Mr. Bassett complied with modest alacrity.
“Teacher's pet!” whispered Penrod hoarsely. He had nothing but contempt for Georgie Bassett. The parents, guardians, aunts, uncles, cousins, governesses, housemaids, cooks, chauffeurs and coachmen, appertaining to the members of the dancing class, all dwelt in the same part of town and shared certain communal theories; and among the most firmly established was that which maintained Georgie Bassett to be the Best Boy in Town. Contrariwise, the unfortunate Penrod, largely because of his recent dazzling but disastrous attempts to control forces far beyond him, had been given a clear title as the Worst Boy in Town. (Population, 135,000.) To precisely what degree his reputation was the product of his own energies cannot be calculated. It was Marjorie Jones who first applied the description, in its definite simplicity, the day after the “pageant,” and, possibly, her frequent and effusive repetitions of it, even upon wholly irrelevant occasions, had something to do with its prompt and quite perfect acceptance by the community.

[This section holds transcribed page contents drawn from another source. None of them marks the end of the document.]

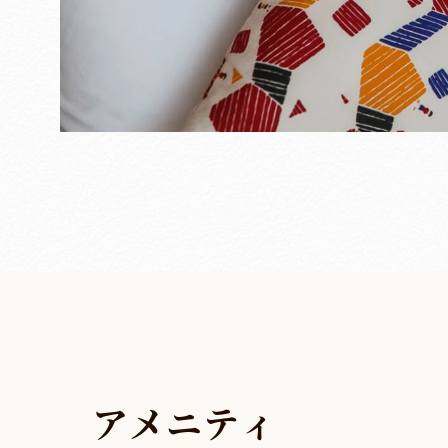
ア
メ
ニ
テ
ィ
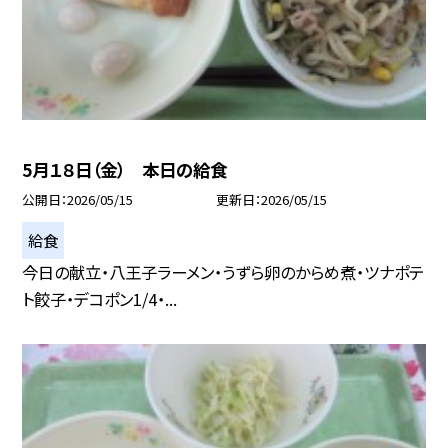
5月１８日（金） 本日の給食
公開日
2026/05/15
更新日
2026/05/15
給食
今日の献立・八王子ラーメン・うずら卵のからめ煮・ツナポテ
ト餃子・デコポン1/4・...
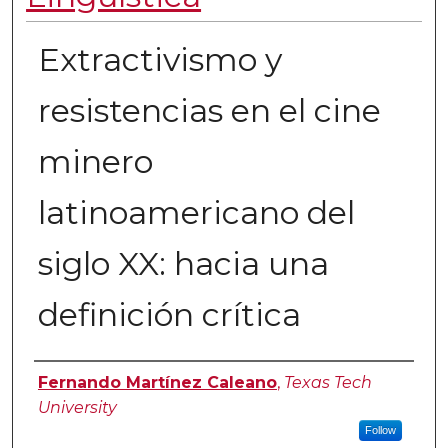
Extractivismo y
resistencias en el cine
minero
latinoamericano del
siglo XX: hacia una
definición crítica
Authors
Fernando Martínez Caleano
,
Texas Tech
University
Follow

“Miss Rennsdale will please do me the fafer to be Mr. Georgie Bassett's partner for one moment,” said Professor Bartet. “Mr. Penrod Schofield will please give his attention. Miss Rennsdale and Mister Bassett, obliche me, if you please. Others please watch. Piano, please! Now then!”
Miss Rennsdale, aged eight—the youngest lady in the class—and Mr. Georgie Bassett one-two-three—glided with consummate technique for the better education of Penrod Schofield. It is possible that amber-curled, beautiful Marjorie felt that she, rather than Miss Rennsdale, might have been selected as the example of perfection—or perhaps her remark was only woman.

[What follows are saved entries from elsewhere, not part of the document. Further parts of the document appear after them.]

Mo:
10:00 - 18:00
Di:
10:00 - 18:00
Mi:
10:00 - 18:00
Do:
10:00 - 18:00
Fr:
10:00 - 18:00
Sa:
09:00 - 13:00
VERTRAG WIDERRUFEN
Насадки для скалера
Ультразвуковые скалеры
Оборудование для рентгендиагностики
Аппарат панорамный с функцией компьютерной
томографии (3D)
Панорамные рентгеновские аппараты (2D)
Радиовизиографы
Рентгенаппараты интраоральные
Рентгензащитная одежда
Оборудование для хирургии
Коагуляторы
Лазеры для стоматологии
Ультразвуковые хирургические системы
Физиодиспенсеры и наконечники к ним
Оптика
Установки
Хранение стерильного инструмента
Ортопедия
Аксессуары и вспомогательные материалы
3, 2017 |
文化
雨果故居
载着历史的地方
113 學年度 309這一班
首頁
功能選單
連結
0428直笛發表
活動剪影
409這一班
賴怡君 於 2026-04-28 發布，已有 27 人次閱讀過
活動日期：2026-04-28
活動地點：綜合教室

“Stopping everybody for that boy!” said Marjorie.
Penrod, across the circle from her, heard distinctly—nay, he was obviously intended to hear; but over a scorched heart he preserved a stoic front. Whereupon Marjorie whispered derisively in the ear of her partner, Maurice Levy, who wore a pearl pin in his tie.
“Again, please, everybody—ladies and gentlemen!” cried Professor Bartet. “Mister Penrod Schofield, if you please, pay puttickly attention! Piano, please! Now then!”

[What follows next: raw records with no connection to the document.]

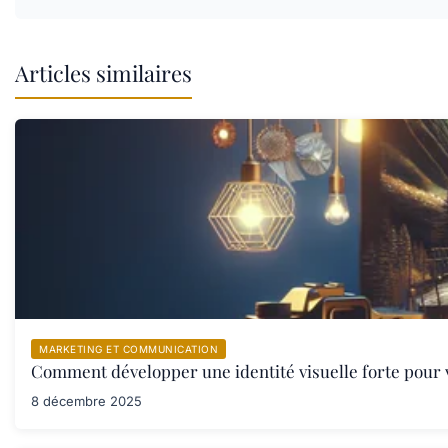
Articles similaires
MARKETING ET COMMUNICATION
Comment développer une identité visuelle forte pour 
8 décembre 2025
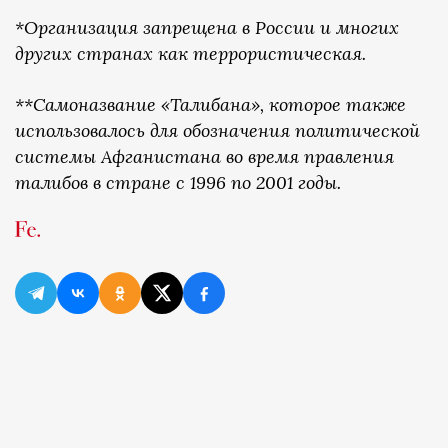
*Организация запрещена в России и многих
других странах как террористическая.
**Самоназвание «Талибана», которое также
использовалось для обозначения политической
системы Афганистана во время правления
талибов в стране с 1996 по 2001 годы.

The lesson proceeded. At the close of the hour Professor Bartet stepped to the centre of the room and clapped his hands for attention.
“Ladies and gentlemen, if you please to seat yourselves quietly,” he said; “I speak to you now about to-morrow. As you all know—Mister Penrod Schofield, I am not sticking up in a tree outside that window! If you do me the fafer to examine I am here, insides of the room. Now then! Piano, pl—no, I do not wish the piano! As you all know, this is the last lesson of the season until next October. Tomorrow is our special afternoon; beginning three o'clock, we dance the cotillon. But this afternoon comes the test of mannerss. You must see if each know how to make a little formal call like a grown-up people in good societies. You have had good, perfect instruction; let us see if we know how to perform like societies ladies and gentlemen twenty-six years of age.
“Now, when you're dismissed each lady will go to her home and prepare to receive a call. The gentlemen will allow the ladies time to reach their houses and to prepare to receive callers; then each gentleman will call upon a lady and beg the pleasure to engage her for a partner in the cotillon to-morrow. You all know the correct, proper form for these calls, because didn't I work teaching you last lesson till I thought I would drop dead? Yes! Now each gentleman, if he reach a lady's house behind some-other gentleman, then he must go somewhere else to a lady's house, and keep calling until he secures a partner; so, as there are the same number of both, everybody shall have a partner.